Supplied data below:

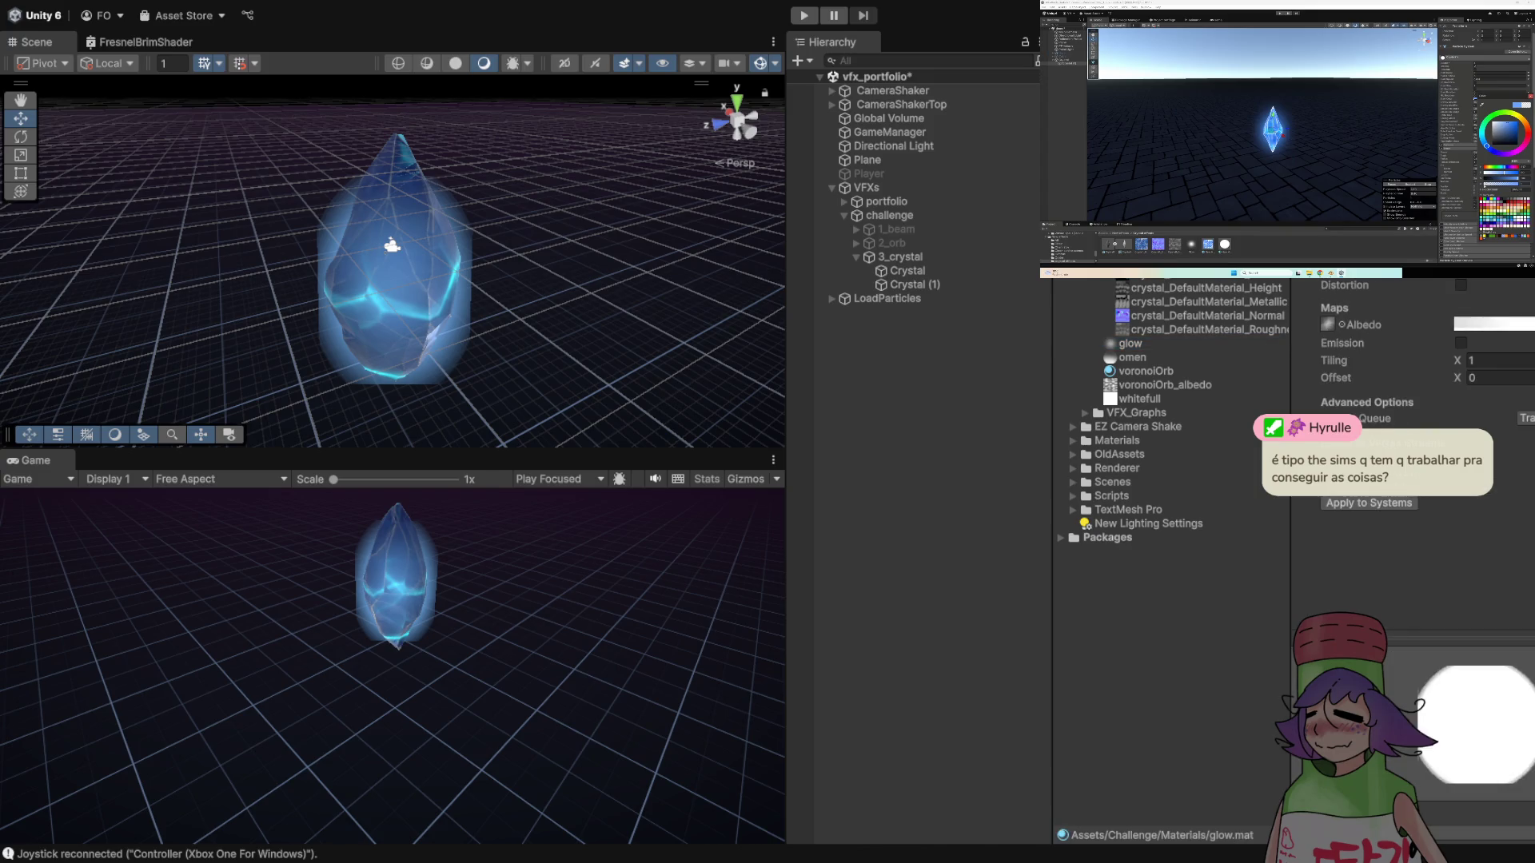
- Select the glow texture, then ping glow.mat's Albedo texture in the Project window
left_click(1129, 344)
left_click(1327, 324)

End of Supplied data.
Supplied data below:

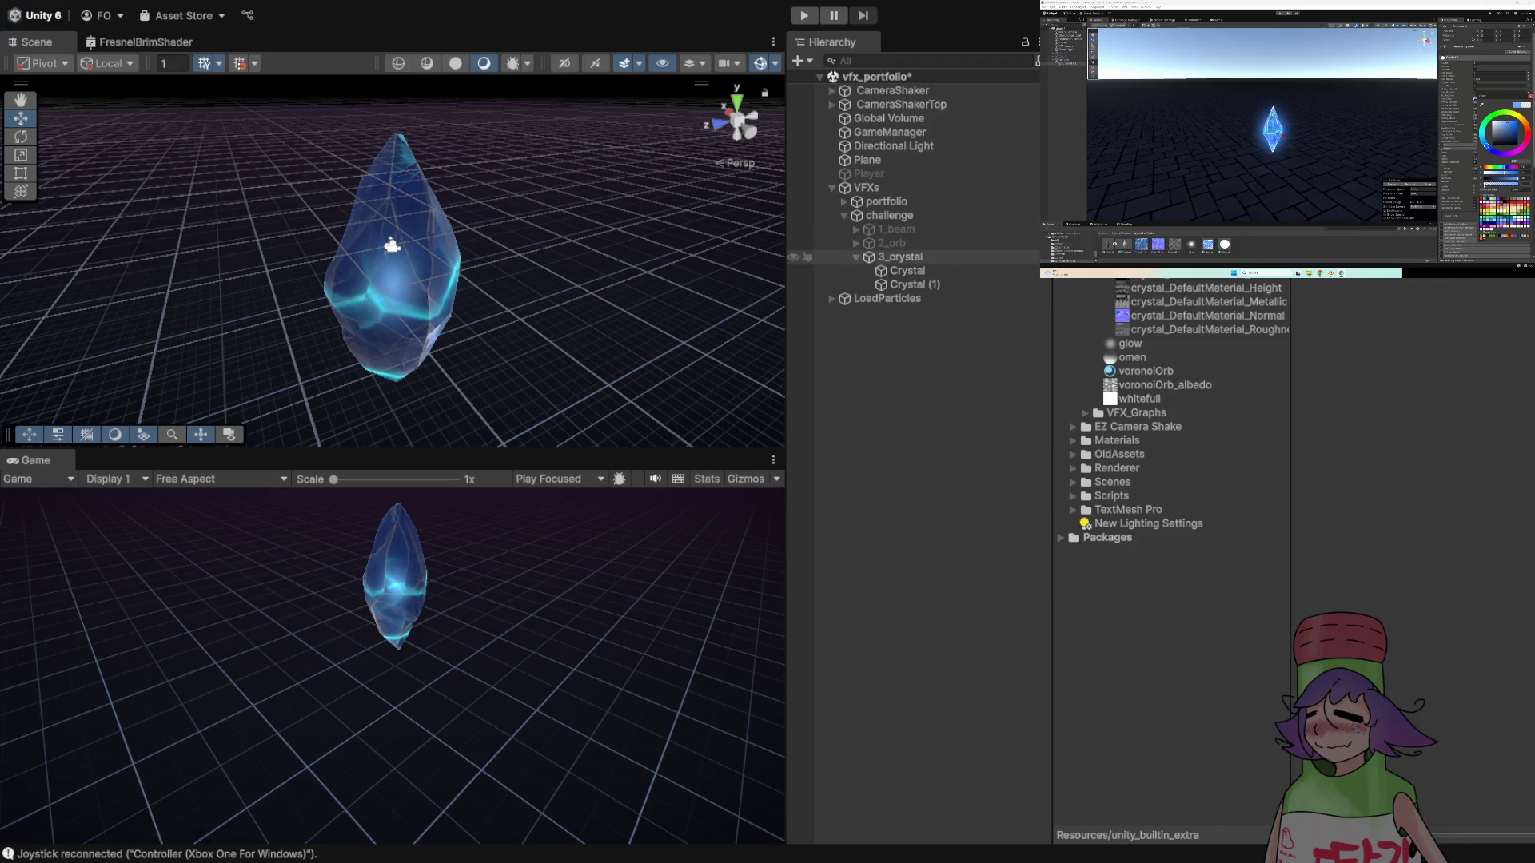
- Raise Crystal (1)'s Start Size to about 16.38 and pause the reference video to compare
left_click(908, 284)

End of Supplied data.

● **Description of the task**:
Your task is to retype the entries verbatim, starting with the line that holds "- Select the" and stopping after the line that holds "left_click(1327, 324)".

● **Response**:
- Select the glow texture, then ping glow.mat's Albedo texture in the Project window
left_click(1129, 344)
left_click(1327, 324)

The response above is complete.